• **WORK TO BE COMPLETED**
Below are records; report the number of lines in them that include the word "label", with no other text.

(Records from a data source)
━━━━━━━━━━
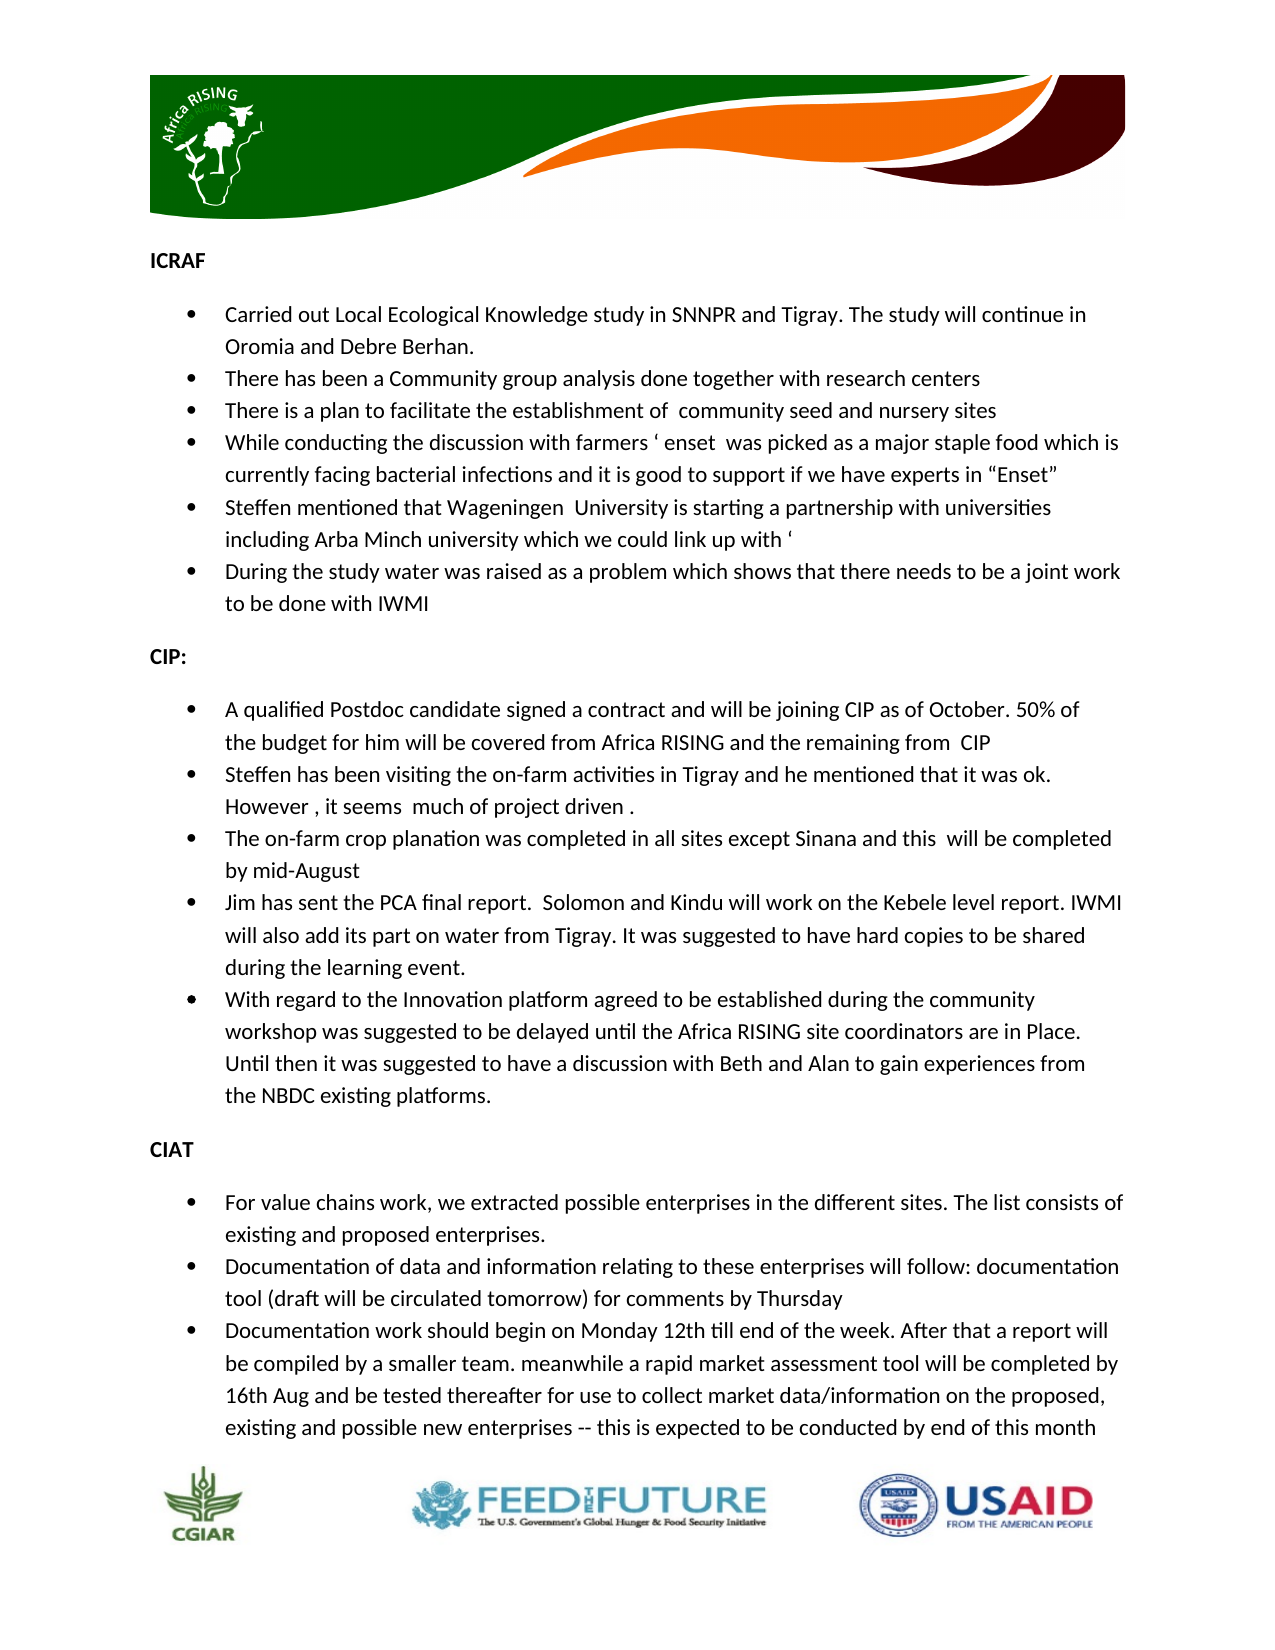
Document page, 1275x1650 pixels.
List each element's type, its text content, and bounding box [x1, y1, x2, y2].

list During the study water was raised as a problem which shows that there needs to be a joint work to be done with IWMI [187, 557, 1125, 617]
list While conducting the discussion with farmers ‘ enset was picked as a major staple food which is currently facing bacterial infections and it is good to support if we have experts in “Enset” [187, 428, 1125, 489]
list Carried out Local Ecological Knowledge study in SNNPR and Tigray. The study will continue in Oromia and Debre Berhan. [187, 300, 1125, 360]
list There is a plan to facilitate the establishment of community seed and nursery sites [187, 396, 1125, 424]
list Jim has sent the PCA final report. Solomon and Kindu will work on the Kebele level report. IWMI will also add its part on water from Tigray. It was suggested to have hard copies to be shared during the learning event. [187, 888, 1125, 981]
text CIP: [150, 642, 1125, 670]
list Documentation of data and information relating to these enterprises will follow: documentation tool (draft will be circulated tomorrow) for comments by Thursday [187, 1252, 1125, 1312]
list Steffen mentioned that Wageningen University is starting a partnership with universities including Arba Minch university which we could link up with ‘ [187, 493, 1125, 553]
list Steffen has been visiting the on-farm activities in Tigray and he mentioned that it was ok. However , it seems much of project driven . [187, 760, 1125, 820]
list There has been a Community group analysis done together with research centers [187, 364, 1125, 392]
list Documentation work should begin on Monday 12th till end of the week. After that a report will be compiled by a smaller team. meanwhile a rapid market assessment tool will be completed by 16th Aug and be tested thereafter for use to collect market data/information on the proposed, existing and possible new enterprises -- this is expected to be conducted by end of this month [187, 1316, 1125, 1441]
list A qualified Postdoc candidate signed a contract and will be joining CIP as of October. 50% of the budget for him will be covered from Africa RISING and the remaining from CIP [187, 695, 1125, 756]
text ICRAF [150, 247, 1125, 275]
list The on-farm crop planation was completed in all sites except Sinana and this will be completed by mid-August [187, 824, 1125, 884]
text CIAT [150, 1135, 1125, 1163]
list With regard to the Innovation platform agreed to be established during the community workshop was suggested to be delayed until the Africa RISING site coordinators are in Place. Until then it was suggested to have a discussion with Beth and Alan to gain experiences from the NBDC existing platforms. [187, 985, 1125, 1110]
picture [150, 1464, 1093, 1547]
list For value chains work, we extracted possible enterprises in the different sites. The list consists of existing and proposed enterprises. [187, 1188, 1125, 1248]
picture [150, 75, 1125, 219]
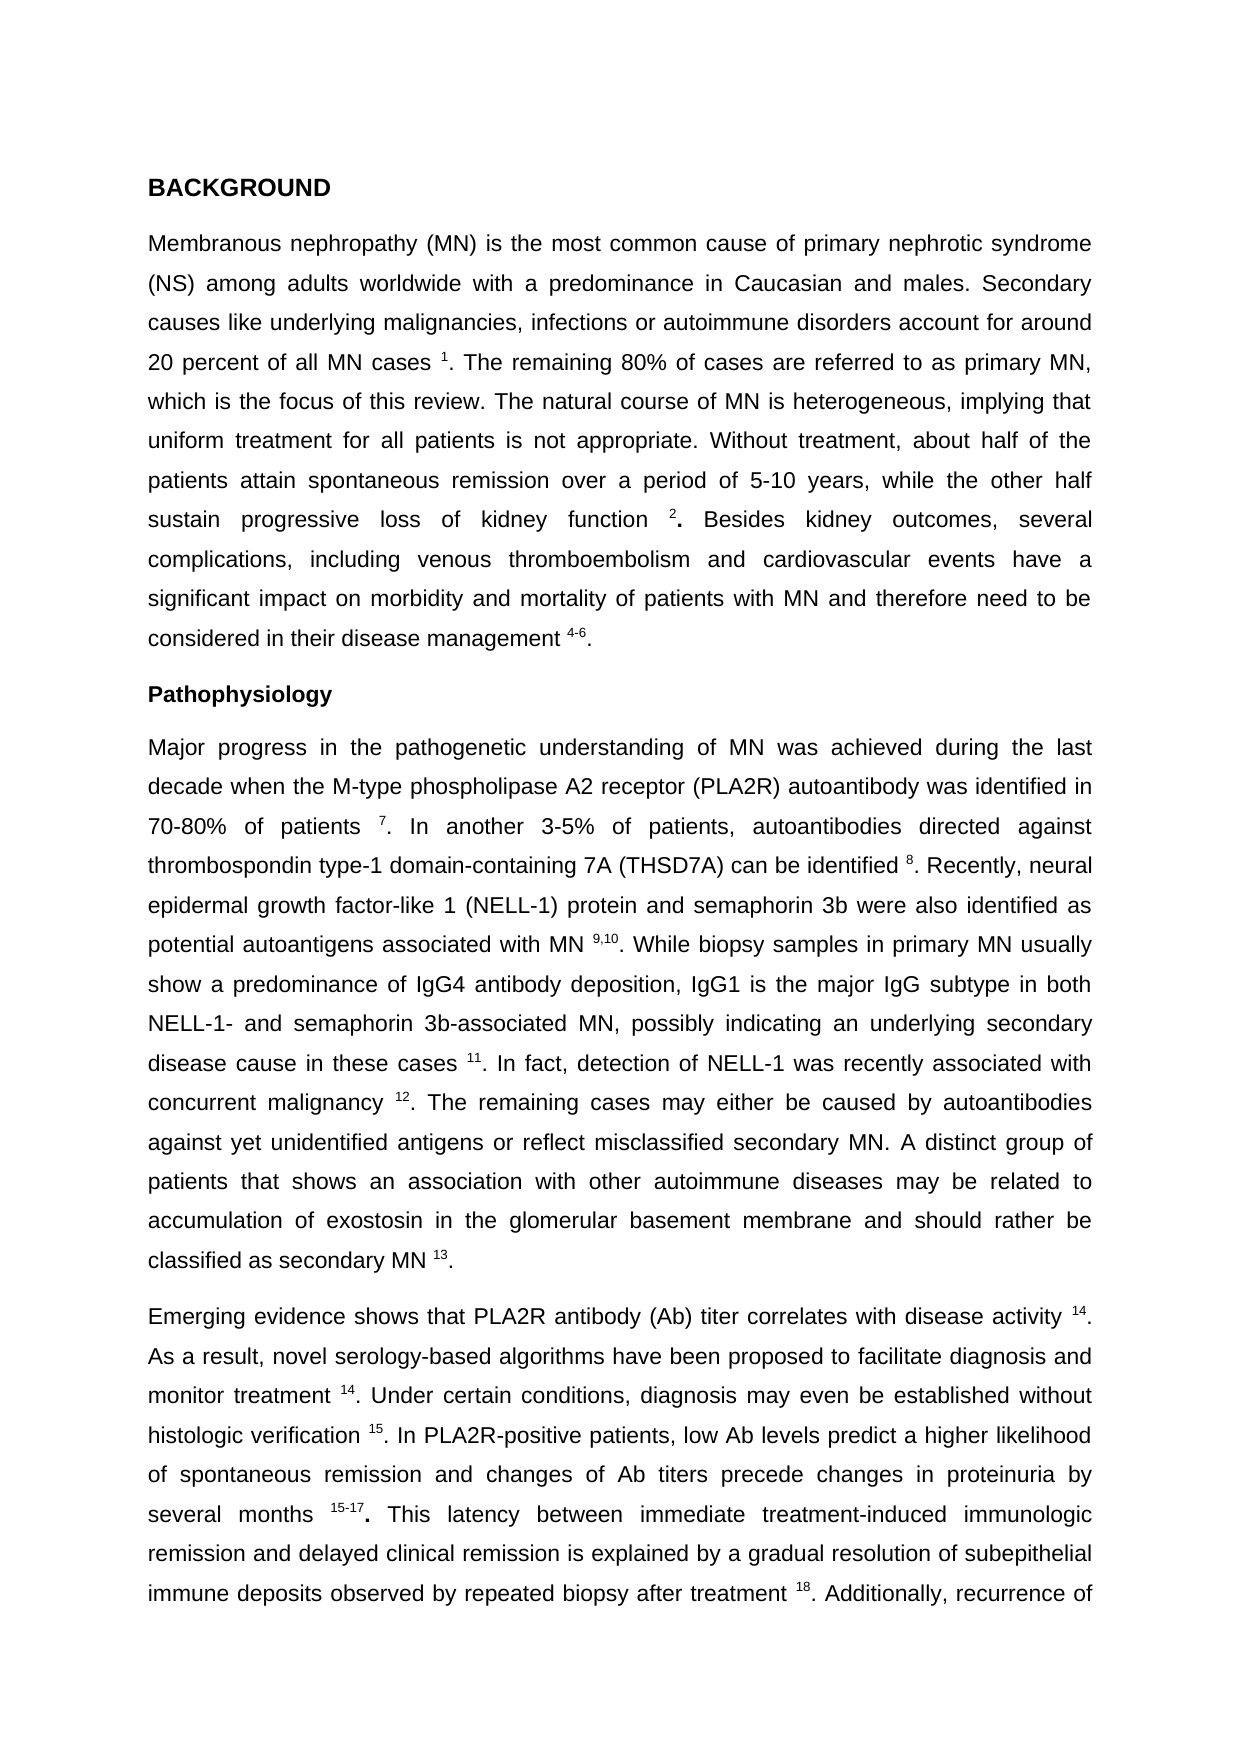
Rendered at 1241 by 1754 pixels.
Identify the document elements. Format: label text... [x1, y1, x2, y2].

text Major progress in the pathogenetic understanding of MN was achieved during the last decade when the M-type phospholipase A2 receptor (PLA2R) autoantibody was identified in 70-80% of patients 7. In another 3-5% of patients, autoantibodies directed against thrombospondin type-1 domain-containing 7A (THSD7A) can be identified 8. Recently, neural epidermal growth factor-like 1 (NELL-1) protein and semaphorin 3b were also identified as potential autoantigens associated with MN 9,10. While biopsy samples in primary MN usually show a predominance of IgG4 antibody deposition, IgG1 is the major IgG subtype in both NELL-1- and semaphorin 3b-associated MN, possibly indicating an underlying secondary disease cause in these cases 11. In fact, detection of NELL-1 was recently associated with concurrent malignancy 12. The remaining cases may either be caused by autoantibodies against yet unidentified antigens or reflect misclassified secondary MN. A distinct group of patients that shows an association with other autoimmune diseases may be related to accumulation of exostosin in the glomerular basement membrane and should rather be classified as secondary MN 13. [148, 734, 1093, 1273]
subtitle BACKGROUND [148, 173, 1093, 201]
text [148, 1303, 1093, 1606]
subtitle Pathophysiology [148, 681, 1093, 707]
text Membranous nephropathy (MN) is the most common cause of primary nephrotic syndrome (NS) among adults worldwide with a predominance in Caucasian and males. Secondary causes like underlying malignancies, infections or autoimmune disorders account for around 20 percent of all MN cases 1. The remaining 80% of cases are referred to as primary MN, which is the focus of this review. The natural course of MN is heterogeneous, implying that uniform treatment for all patients is not appropriate. Without treatment, about half of the patients attain spontaneous remission over a period of 5-10 years, while the other half sustain progressive loss of kidney function 2. Besides kidney outcomes, several complications, including venous thromboembolism and cardiovascular events have a significant impact on morbidity and mortality of patients with MN and therefore need to be considered in their disease management 4-6. [148, 230, 1093, 651]
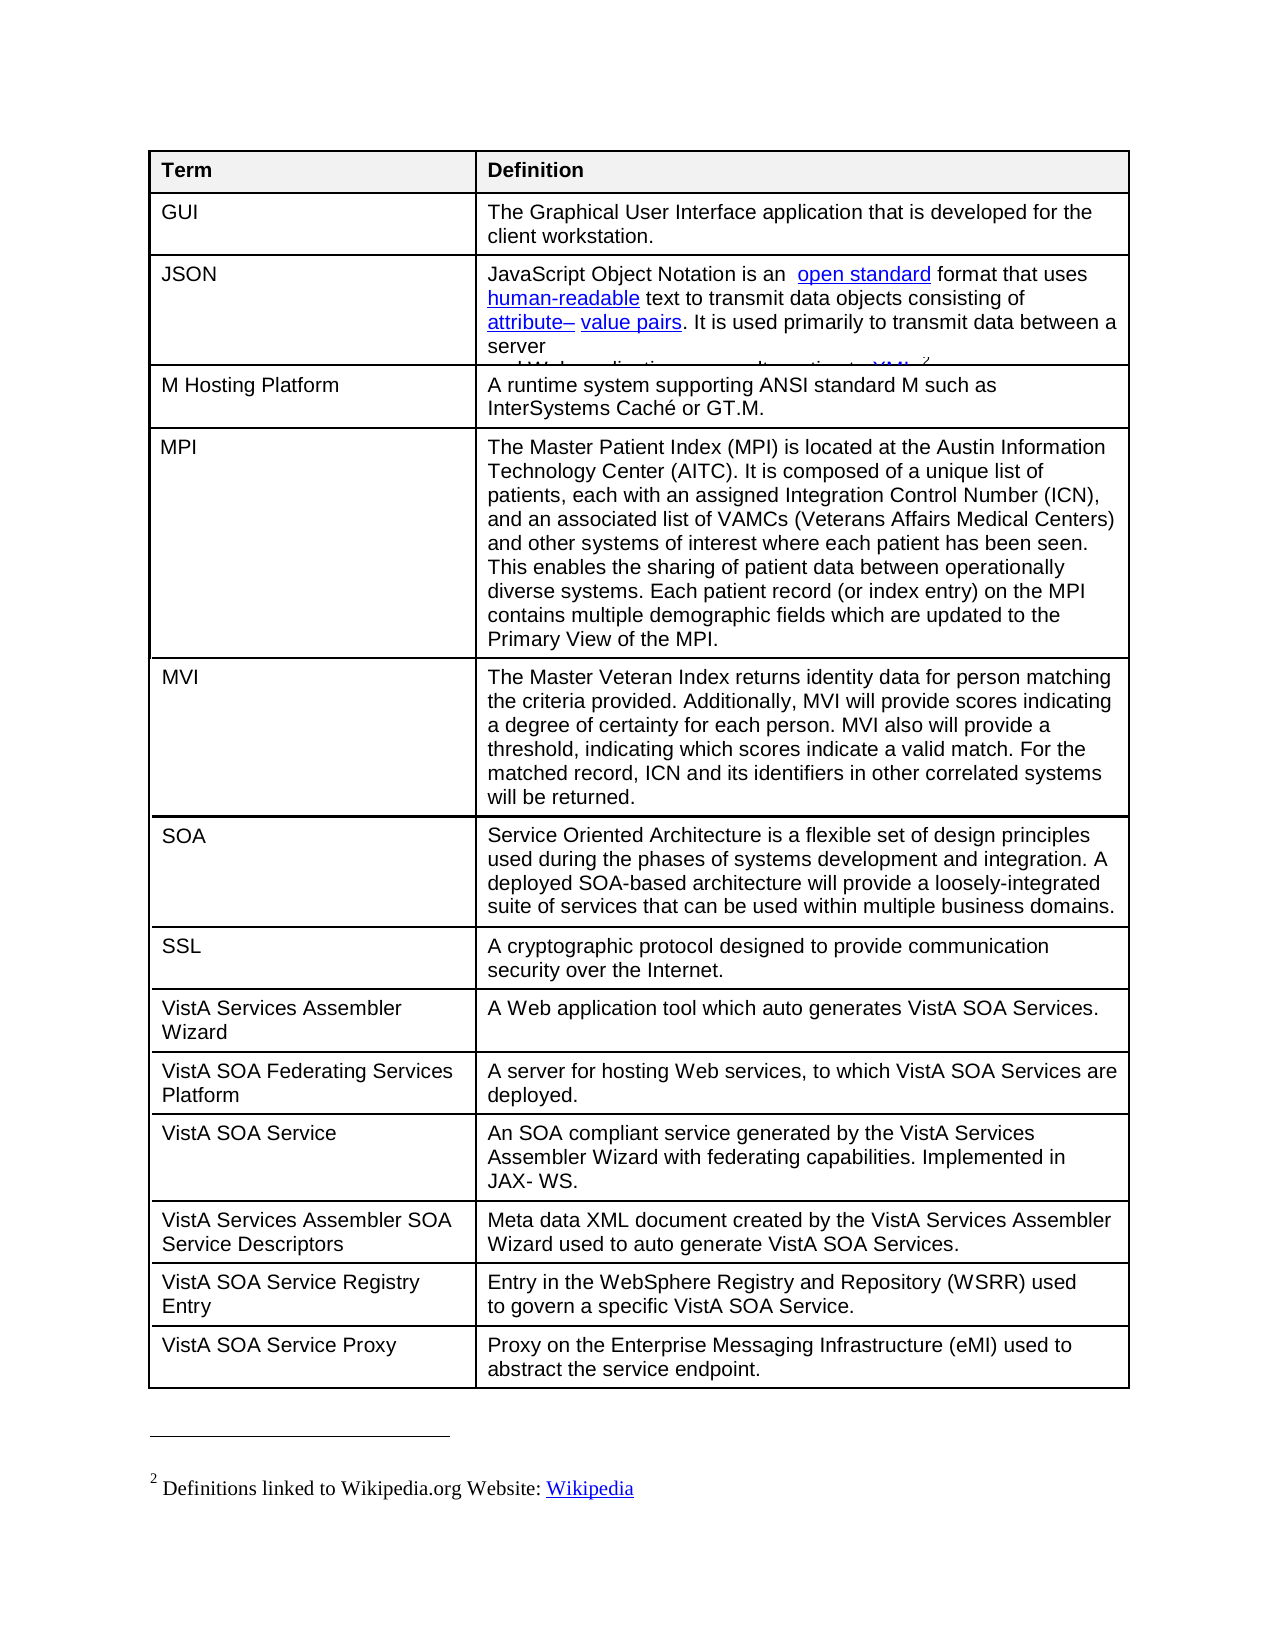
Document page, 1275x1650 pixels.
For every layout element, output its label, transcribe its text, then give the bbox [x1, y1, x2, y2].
━━━━━━━━━━
• **ANSWER FOR THIS EXERCISE**
2